### WORK TASK
Omitting all images, set down every line below exactly as it appears.

### MATERIAL FOR THIS TASK

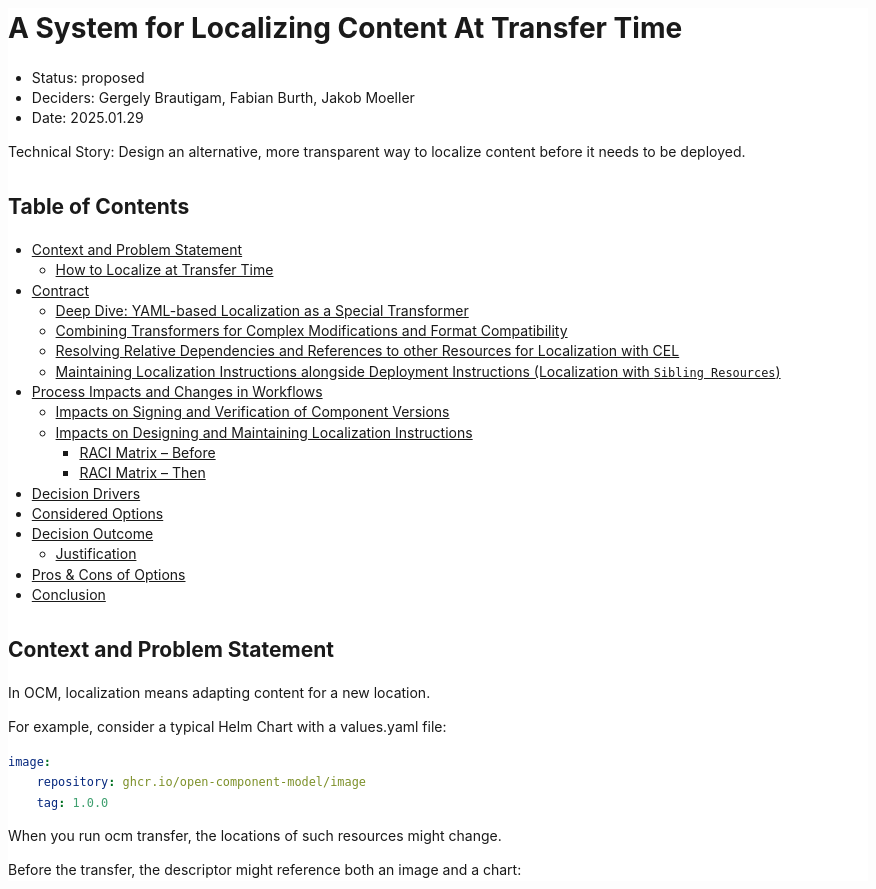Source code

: # A System for Localizing Content At Transfer Time

* Status: proposed
* Deciders: Gergely Brautigam, Fabian Burth, Jakob Moeller
* Date: 2025.01.29

Technical Story: Design an alternative, more transparent way to localize content
before it needs to be deployed.

## Table of Contents

- [Context and Problem Statement](#context-and-problem-statement)
  - [How to Localize at Transfer Time](#how-to-localize-at-transfer-time)
- [Contract](#contract)
  - [Deep Dive: YAML-based Localization as a Special Transformer](#deep-dive-yaml-based-localization-as-a-special-transformer)
  - [Combining Transformers for Complex Modifications and Format Compatibility](#combining-transformers-for-complex-modifications-and-format-compatibility)
  - [Resolving Relative Dependencies and References to other Resources for Localization with CEL](#resolving-relative-dependencies-and-references-to-other-resources-for-localization-with-cel)
  - [Maintaining Localization Instructions alongside Deployment Instructions (Localization with `Sibling Resources`)](#maintaining-localization-instructions-alongside-deployment-instructions-localization-with-sibling-resources)
- [Process Impacts and Changes in Workflows](#process-impacts-and-changes-in-workflows)
  - [Impacts on Signing and Verification of Component Versions](#impacts-on-signing-and-verification-of-component-versions)
  - [Impacts on Designing and Maintaining Localization Instructions](#impacts-on-designing-and-maintaining-localization-instructions)
    - [RACI Matrix – Before](#raci-matrix--before)
    - [RACI Matrix – Then](#raci-matrix--then)
- [Decision Drivers](#decision-drivers)
- [Considered Options](#considered-options)
- [Decision Outcome](#decision-outcome)
  - [Justification](#justification)
- [Pros & Cons of Options](#pros--cons-of-options)
- [Conclusion](#conclusion)

## Context and Problem Statement

In OCM, localization means adapting content for a new location.

For example, consider a typical Helm Chart with a values.yaml file:

```yaml
image:
    repository: ghcr.io/open-component-model/image
    tag: 1.0.0
```

When you run ocm transfer, the locations of such resources might change.

Before the transfer, the descriptor might reference both an image and a chart:
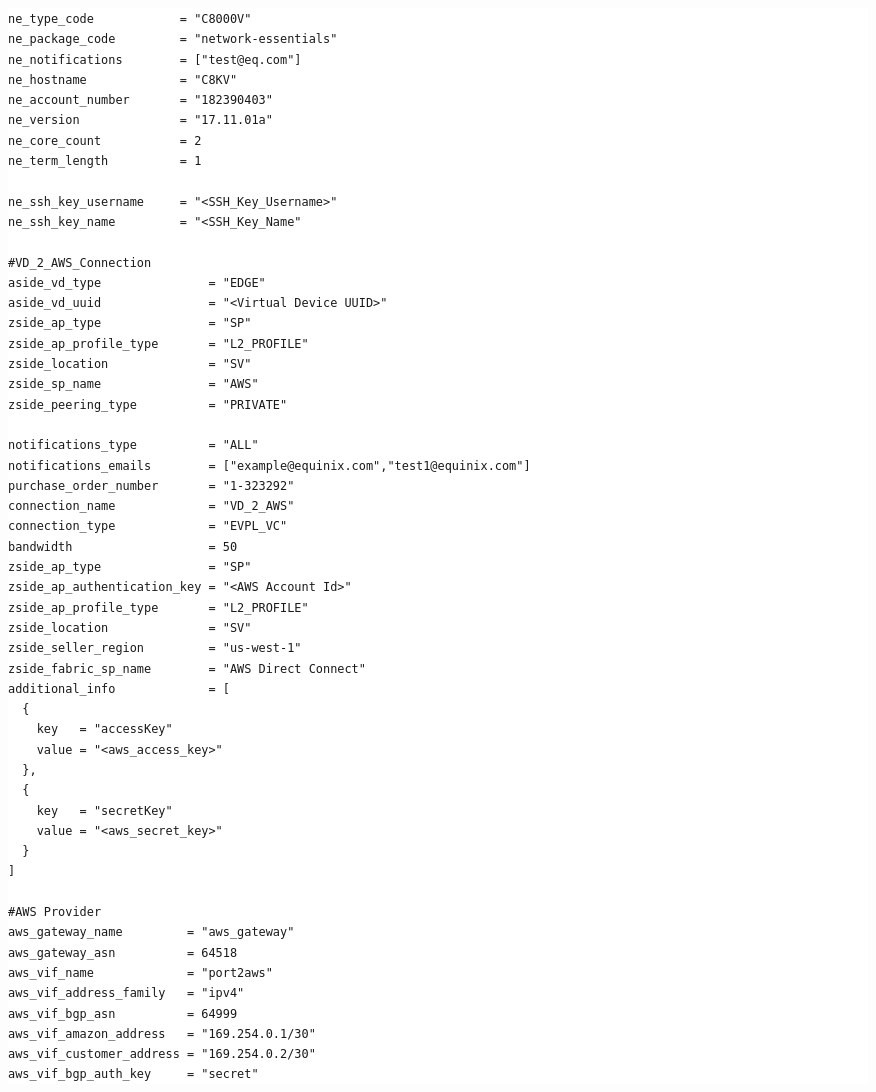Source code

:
 ```hcl
ne_type_code            = "C8000V"
ne_package_code         = "network-essentials"
ne_notifications        = ["test@eq.com"]
ne_hostname             = "C8KV"
ne_account_number       = "182390403"
ne_version              = "17.11.01a"
ne_core_count           = 2
ne_term_length          = 1

ne_ssh_key_username     = "<SSH_Key_Username>"
ne_ssh_key_name         = "<SSH_Key_Name"

#VD_2_AWS_Connection
aside_vd_type               = "EDGE"
aside_vd_uuid               = "<Virtual Device UUID>"
zside_ap_type               = "SP"
zside_ap_profile_type       = "L2_PROFILE"
zside_location              = "SV"
zside_sp_name               = "AWS"
zside_peering_type          = "PRIVATE"

notifications_type          = "ALL"
notifications_emails        = ["example@equinix.com","test1@equinix.com"]
purchase_order_number       = "1-323292"
connection_name             = "VD_2_AWS"
connection_type             = "EVPL_VC"
bandwidth                   = 50
zside_ap_type               = "SP"
zside_ap_authentication_key = "<AWS Account Id>"
zside_ap_profile_type       = "L2_PROFILE"
zside_location              = "SV"
zside_seller_region         = "us-west-1"
zside_fabric_sp_name        = "AWS Direct Connect"
additional_info             = [
  {
    key   = "accessKey"
    value = "<aws_access_key>"
  },
  {
    key   = "secretKey"
    value = "<aws_secret_key>"
  }
]

#AWS Provider
aws_gateway_name         = "aws_gateway"
aws_gateway_asn          = 64518
aws_vif_name             = "port2aws"
aws_vif_address_family   = "ipv4"
aws_vif_bgp_asn          = 64999
aws_vif_amazon_address   = "169.254.0.1/30"
aws_vif_customer_address = "169.254.0.2/30"
aws_vif_bgp_auth_key     = "secret"
```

### ANSWER TO THE EXERCISE
Source code

: # A System for Localizing Content At Transfer Time

* Status: proposed
* Deciders: Gergely Brautigam, Fabian Burth, Jakob Moeller
* Date: 2025.01.29

Technical Story: Design an alternative, more transparent way to localize content
before it needs to be deployed.

## Table of Contents

- [Context and Problem Statement](#context-and-problem-statement)
  - [How to Localize at Transfer Time](#how-to-localize-at-transfer-time)
- [Contract](#contract)
  - [Deep Dive: YAML-based Localization as a Special Transformer](#deep-dive-yaml-based-localization-as-a-special-transformer)
  - [Combining Transformers for Complex Modifications and Format Compatibility](#combining-transformers-for-complex-modifications-and-format-compatibility)
  - [Resolving Relative Dependencies and References to other Resources for Localization with CEL](#resolving-relative-dependencies-and-references-to-other-resources-for-localization-with-cel)
  - [Maintaining Localization Instructions alongside Deployment Instructions (Localization with `Sibling Resources`)](#maintaining-localization-instructions-alongside-deployment-instructions-localization-with-sibling-resources)
- [Process Impacts and Changes in Workflows](#process-impacts-and-changes-in-workflows)
  - [Impacts on Signing and Verification of Component Versions](#impacts-on-signing-and-verification-of-component-versions)
  - [Impacts on Designing and Maintaining Localization Instructions](#impacts-on-designing-and-maintaining-localization-instructions)
    - [RACI Matrix – Before](#raci-matrix--before)
    - [RACI Matrix – Then](#raci-matrix--then)
- [Decision Drivers](#decision-drivers)
- [Considered Options](#considered-options)
- [Decision Outcome](#decision-outcome)
  - [Justification](#justification)
- [Pros & Cons of Options](#pros--cons-of-options)
- [Conclusion](#conclusion)

## Context and Problem Statement

In OCM, localization means adapting content for a new location.

For example, consider a typical Helm Chart with a values.yaml file:

```yaml
image:
    repository: ghcr.io/open-component-model/image
    tag: 1.0.0
```

When you run ocm transfer, the locations of such resources might change.

Before the transfer, the descriptor might reference both an image and a chart:
Source code

:
 ```hcl
ne_type_code            = "C8000V"
ne_package_code         = "network-essentials"
ne_notifications        = ["test@eq.com"]
ne_hostname             = "C8KV"
ne_account_number       = "182390403"
ne_version              = "17.11.01a"
ne_core_count           = 2
ne_term_length          = 1

ne_ssh_key_username     = "<SSH_Key_Username>"
ne_ssh_key_name         = "<SSH_Key_Name"

#VD_2_AWS_Connection
aside_vd_type               = "EDGE"
aside_vd_uuid               = "<Virtual Device UUID>"
zside_ap_type               = "SP"
zside_ap_profile_type       = "L2_PROFILE"
zside_location              = "SV"
zside_sp_name               = "AWS"
zside_peering_type          = "PRIVATE"

notifications_type          = "ALL"
notifications_emails        = ["example@equinix.com","test1@equinix.com"]
purchase_order_number       = "1-323292"
connection_name             = "VD_2_AWS"
connection_type             = "EVPL_VC"
bandwidth                   = 50
zside_ap_type               = "SP"
zside_ap_authentication_key = "<AWS Account Id>"
zside_ap_profile_type       = "L2_PROFILE"
zside_location              = "SV"
zside_seller_region         = "us-west-1"
zside_fabric_sp_name        = "AWS Direct Connect"
additional_info             = [
  {
    key   = "accessKey"
    value = "<aws_access_key>"
  },
  {
    key   = "secretKey"
    value = "<aws_secret_key>"
  }
]

#AWS Provider
aws_gateway_name         = "aws_gateway"
aws_gateway_asn          = 64518
aws_vif_name             = "port2aws"
aws_vif_address_family   = "ipv4"
aws_vif_bgp_asn          = 64999
aws_vif_amazon_address   = "169.254.0.1/30"
aws_vif_customer_address = "169.254.0.2/30"
aws_vif_bgp_auth_key     = "secret"
```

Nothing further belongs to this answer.